Investigando uma hipótese de longa data

O Laboratório de Neurobiologia e Genética Patricia e John Rosenwald de Strickland vem estudando essa ligação Aβ/fibrinogênio há quase vinte anos. Trabalhos anteriores do grupo mostraram que o Aβ se liga ao fibrinogênio e conectou essa interação à progressão da doença de Alzheimer. Na época, a ideia de que os problemas dos vasos sanguíneos poderiam desempenhar um papel importante na doença de Alzheimer era controversa. “Só recentemente, com uma série de avanços neste campo, é que as pessoas começaram a acreditar que o sistema vascular está envolvido na patogénese da DA”, diz Norris. “Desde nossas descobertas iniciais, temos nos concentrado em estudar os mecanismos que explicam como um sistema vascular disfuncional impacta a DA”.

Identificar o complexo foi apenas o começo.
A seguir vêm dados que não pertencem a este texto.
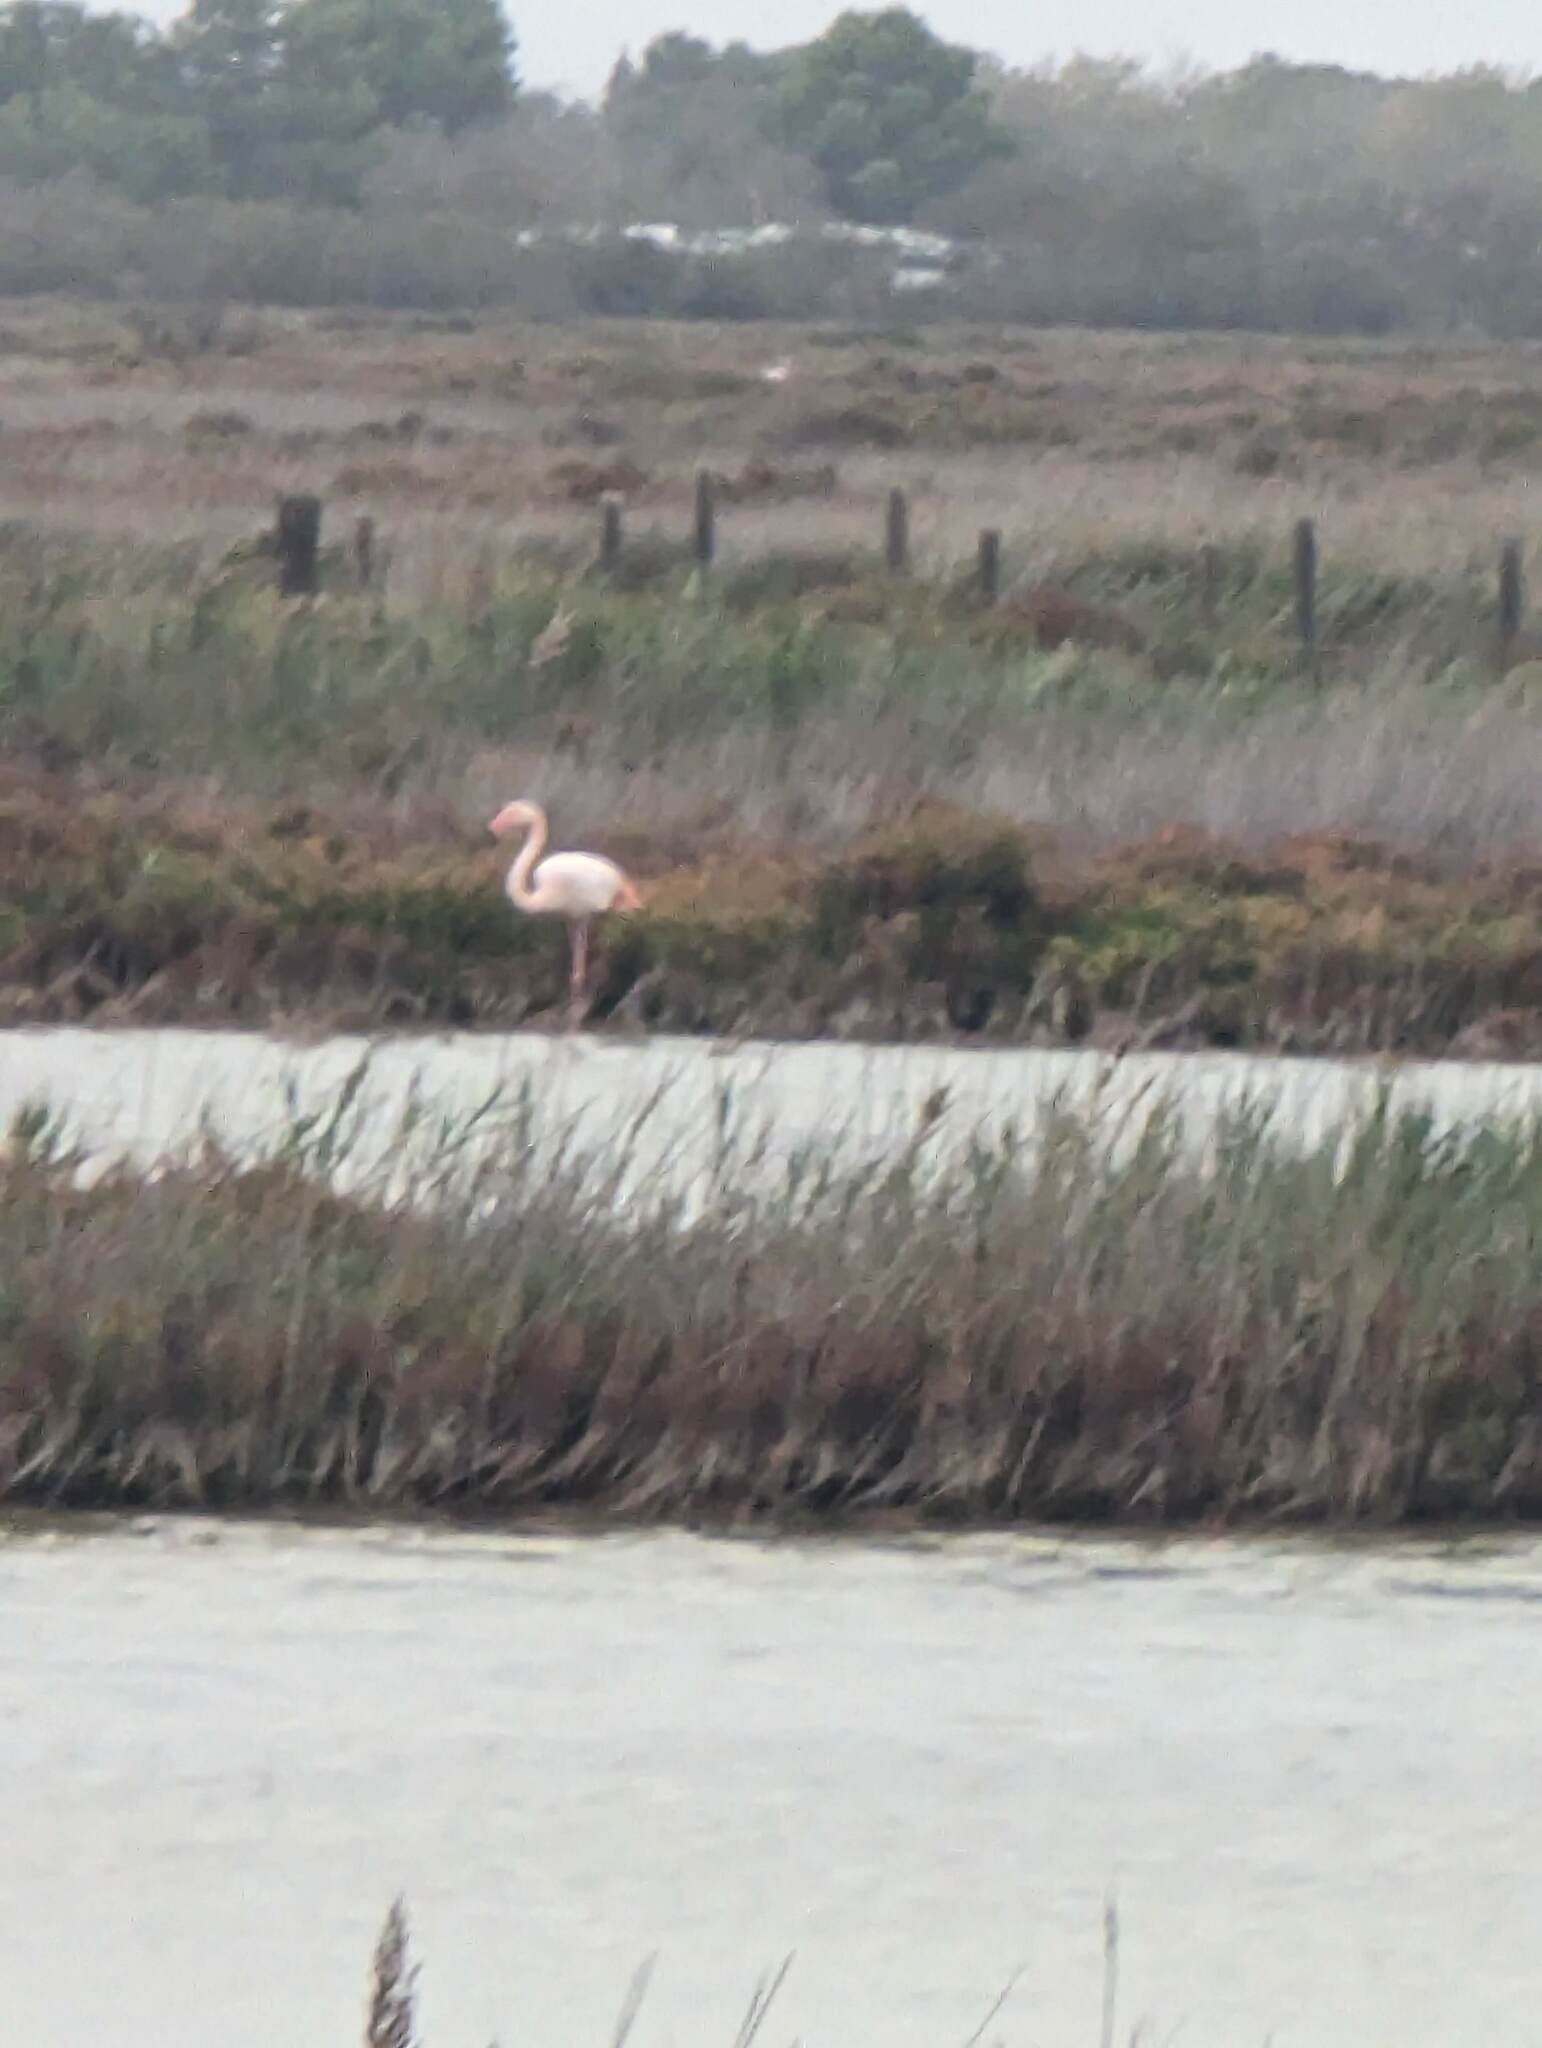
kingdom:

Os pesquisadores queriam saber quanto dano ele poderia causar por si só. Eles recriaram baixas concentrações do complexo Aβ/fibrinogênio em laboratório e aplicaram-no em fatias finas de tecido cerebral de camundongos, bem como em camundongos vivos. Isto permitiu-lhes observar os seus efeitos sob condições rigorosamente controladas.
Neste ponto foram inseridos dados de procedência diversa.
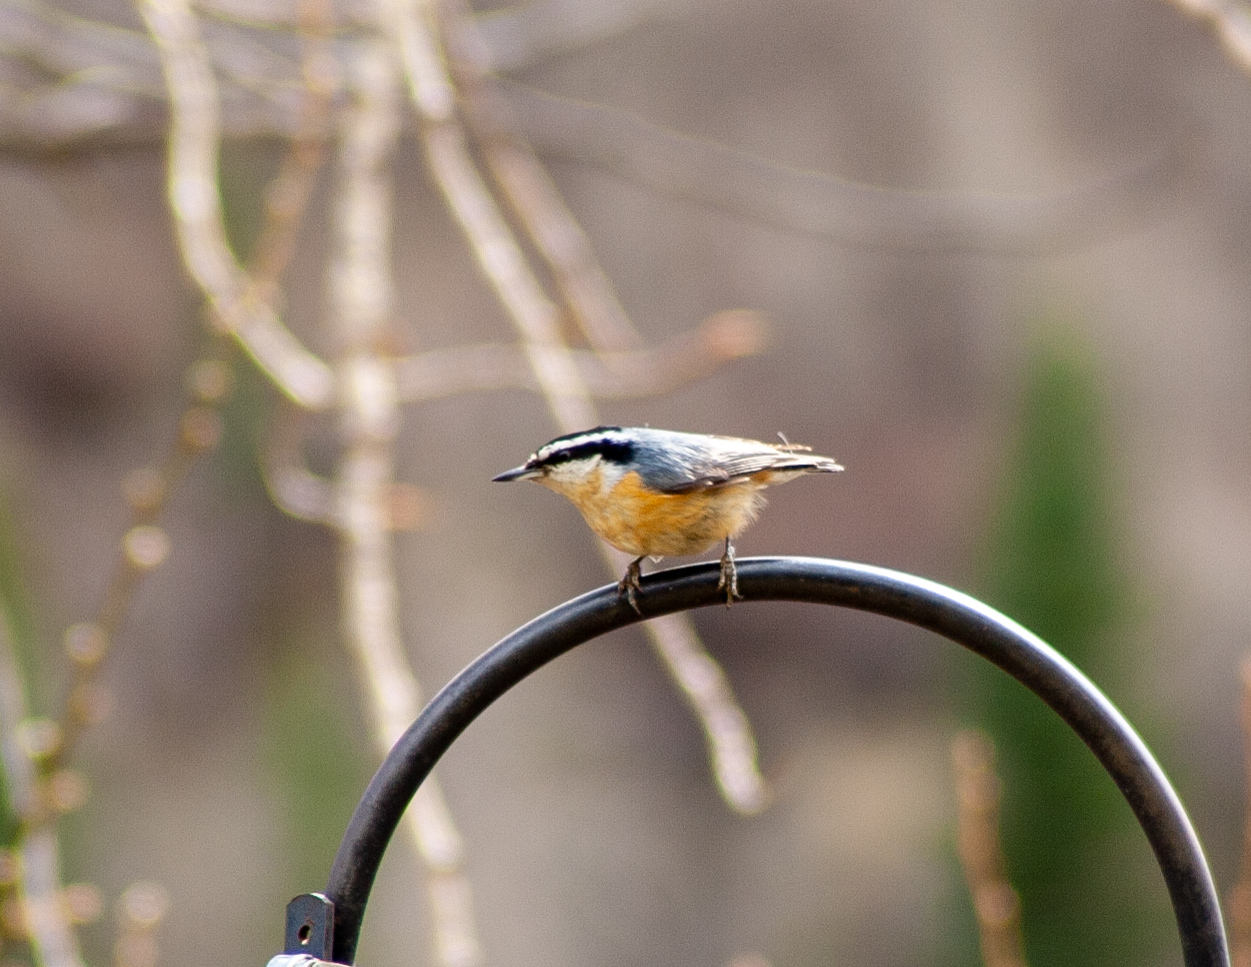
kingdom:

“Queríamos realmente mostrar os danos – ampliar exatamente como os terminais pré e pós-sinápticos estavam sendo danificados”, diz a pesquisadora associada Elisa Nicoloso Simões-Pires.

As suas experiências revelaram que, embora o Aβ e o fibrinogénio por si só tenham causado poucos danos, mesmo pequenas quantidades do complexo combinado levaram a grandes problemas. Danificou sinapses, aumentou a inflamação e rompeu a barreira hematoencefálica – todas características características da doença de Alzheimer. Quando os pesquisadores usaram anticorpos que impediram a ligação do Aβ ao fibrinogênio, os efeitos nocivos foram significativamente reduzidos.

“Mostramos que o complexo realmente induz vazamento da barreira hematoencefálica, quando as proteínas sozinhas não o fazem”, diz Simões-Pires. “A ruptura da barreira hematoencefálica permite que as proteínas do sangue cheguem ao cérebro, o que leva a danos adicionais”.

Pistas para Alzheimer precoce e tratamentos potenciais

Um ponto forte do estudo é que ele utilizou tecido cerebral isolado e camundongos vivos. “Foi um projeto in vitro e in vivo, ambos proporcionando o mesmo resultado”, diz Norris. “Estamos muito mais confiantes nos nossos resultados quando podemos mostrar a mesma coisa na cultura e num organismo vivo”. A seguir, a equipe planeja explorar o mecanismo – por que esse complexo causa tantos problemas?

Também pode haver implicações clínicas, porque o estudo sugere que mesmo pequenas quantidades do complexo Aβ/fibrinogénio podem desencadear as características da doença de Alzheimer muito antes do aparecimento dos sintomas cognitivos. Os ratos expostos ao complexo, por exemplo, também apresentaram níveis elevados de fosfo-tau181, um biomarcador utilizado em humanos para detectar a doença de Alzheimer anos antes do aparecimento dos sintomas. Este resultado levanta a possibilidade de que o presente estudo esteja imitando os estágios iniciais da progressão da DA e que a intervenção precoce direcionada ao próprio complexo possa atrasá-la ou preveni-la.

Embora muitos mecanismos contribuam para a doença de Alzheimer, a equipa acredita que esta via específica merece mais atenção. “Não é uma doença simples”, diz Simões-Pires. “Muitos outros factores podem induzir a neurotoxicidade, e certamente não propomos que a inibição da formação deste complexo curaria a DA. Mas talvez atacar este complexo aliviasse algumas das patologias e fosse ainda mais eficaz em combinação com outras terapias.”

Estas descobertas aproximam os investigadores da compreensão de como os danos se espalham no cérebro do doente de Alzheimer – e como parar uma única interação tóxica pode fazer a diferença.